A Câmara Municipal de Dourados aprovou, em sessão ordinária realizada na última segunda-feira (13), a criação da Comissão Permanente dos Direitos da Mulher. O novo colegiado surge em um momento de crescimento da violência de gênero em Mato Grosso do Sul, que já contabiliza 11 feminicídios nos primeiros meses de 2026.
Conforme o ato aprovado, a comissão passa a fazer parte do Regimento Interno da Casa e será formada pelas vereadoras Karla Gomes, que assume a presidência, Isa Marcondes, indicada para a vice-presidência, e Ana Paula, integrante efetiva do grupo.
Finalidade e atribuições
O principal objetivo da nova estrutura é acompanhar, avaliar e propor ações voltadas à proteção e à promoção dos direitos das mulheres no município. Entre as atribuições definidas estão:
- Analisar projetos de lei que impactem a população feminina;
- Fiscalizar a execução de políticas públicas e a aplicação de recursos destinados ao segmento;
- Receber e encaminhar denúncias de violência ou discriminação;
- Promover a participação das mulheres na política local;
- Articular iniciativas com órgãos governamentais e entidades da sociedade civil.
O campo de atuação também inclui o monitoramento de áreas consideradas estratégicas, como saúde, assistência social, educação e mercado de trabalho. A comissão pretende concentrar esforços em programas para mulheres em situação de vulnerabilidade, entre elas chefes de família, moradoras da zona rural e vítimas de violência doméstica.
Temas prioritários
A agenda de trabalho abrange questões de saúde materno-infantil, prevenção de cânceres que mais atingem o público feminino (mama, colo do útero e ovário) e controle de infecções sexualmente transmissíveis. O colegiado ainda deve dedicar atenção ao enfrentamento da exploração sexual de meninas e adolescentes.

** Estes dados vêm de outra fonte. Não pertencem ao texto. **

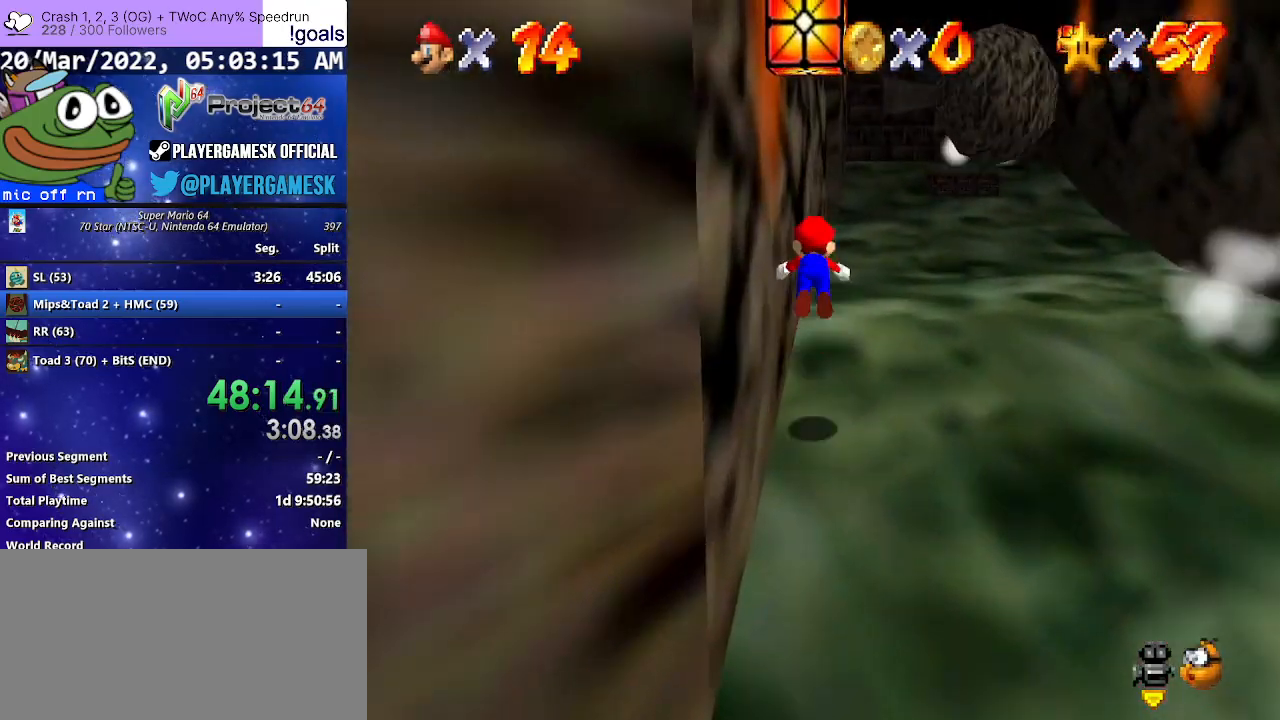
{"buttons": [], "left_stick": "up-right", "right_stick": "center", "events": [[200, "left_stick", "up-right"], [267, "B", "up"], [300, "A", "up"]]}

Outro eixo previsto é a igualdade racial. A comissão ficará responsável por receber denúncias de discriminação contra mulheres negras e indígenas, realidade presente em Dourados, que abriga uma das maiores populações indígenas em área urbana do país. Estudos e pesquisas sobre o cotidiano das mulheres douradenses também estão no plano de ação, com a finalidade de subsidiar políticas mais eficazes.
Cenário local da violência
O avanço das estatísticas de agressões contra mulheres no município reforçou a necessidade de uma estrutura permanente de acompanhamento. Dados recentes apontam 496 ocorrências de violência doméstica registradas em Dourados, com maior incidência nos bairros Jardim Água Boa, Cachoeirinha, Novo Horizonte, região central e na aldeia Jaguapiru.
Em relação aos feminicídios, dois casos foram confirmados em 2025 na cidade. Já os crimes de violência sexual somam 1.875 registros na última década. Somente em 2026, 36 denúncias de estupro foram formalizadas, sobretudo nas aldeias Bororó e Jaguapiru e nos bairros Novo Horizonte, Água Boa e Cachoeirinha.
Integração com estruturas existentes
A comissão reforça iniciativas que já funcionam na Câmara. Desde 2023, o Legislativo municipal mantém a Procuradoria da Mulher, responsável por receber queixas, fiscalizar políticas públicas e promover debates sobre igualdade de gênero.
Outro equipamento já em operação é a Sala Rosa, coordenada pela vereadora Karla Gomes. O espaço realiza acolhimento de mulheres vítimas de violência, faz encaminhamentos a serviços de assistência social e saúde e desenvolve campanhas de conscientização. De acordo com a direção da sala, centenas de atendimentos foram prestados desde a inauguração.
Casa da Mulher Brasileira
Fora do âmbito legislativo, o município aguarda a implantação da Casa da Mulher Brasileira, estrutura apontada como peça fundamental na rede de proteção. O prédio será erguido na Rua Duque de Caxias, bairro Vila Planalto, em terreno de propriedade do Estado, após ajustes no projeto inicial devido a irregularidades identificadas na área anteriormente escolhida. A nova comissão acompanhará todas as etapas de implementação do serviço.
Impacto no Legislativo
Para a presidente da Câmara, Liandra Brambilla, a criação do colegiado amplia o papel do Legislativo municipal ao agregar funções de fiscalização e articulação de políticas públicas sem gerar aumento significativo de despesas. A reorganização interna, segundo ela, busca dar maior eficiência às ações de proteção às mulheres.
Com a formalização da Comissão Permanente dos Direitos da Mulher, a Câmara de Dourados pretende imprimir caráter contínuo e sistemático ao debate sobre igualdade de gênero, assegurando que proposições, recursos e programas sejam acompanhados de perto pelos parlamentares. A expectativa é que o novo órgão contribua para a redução dos índices de violência, amplie o acesso a serviços e garanta condições de vida mais seguras para as mulheres do município e da região.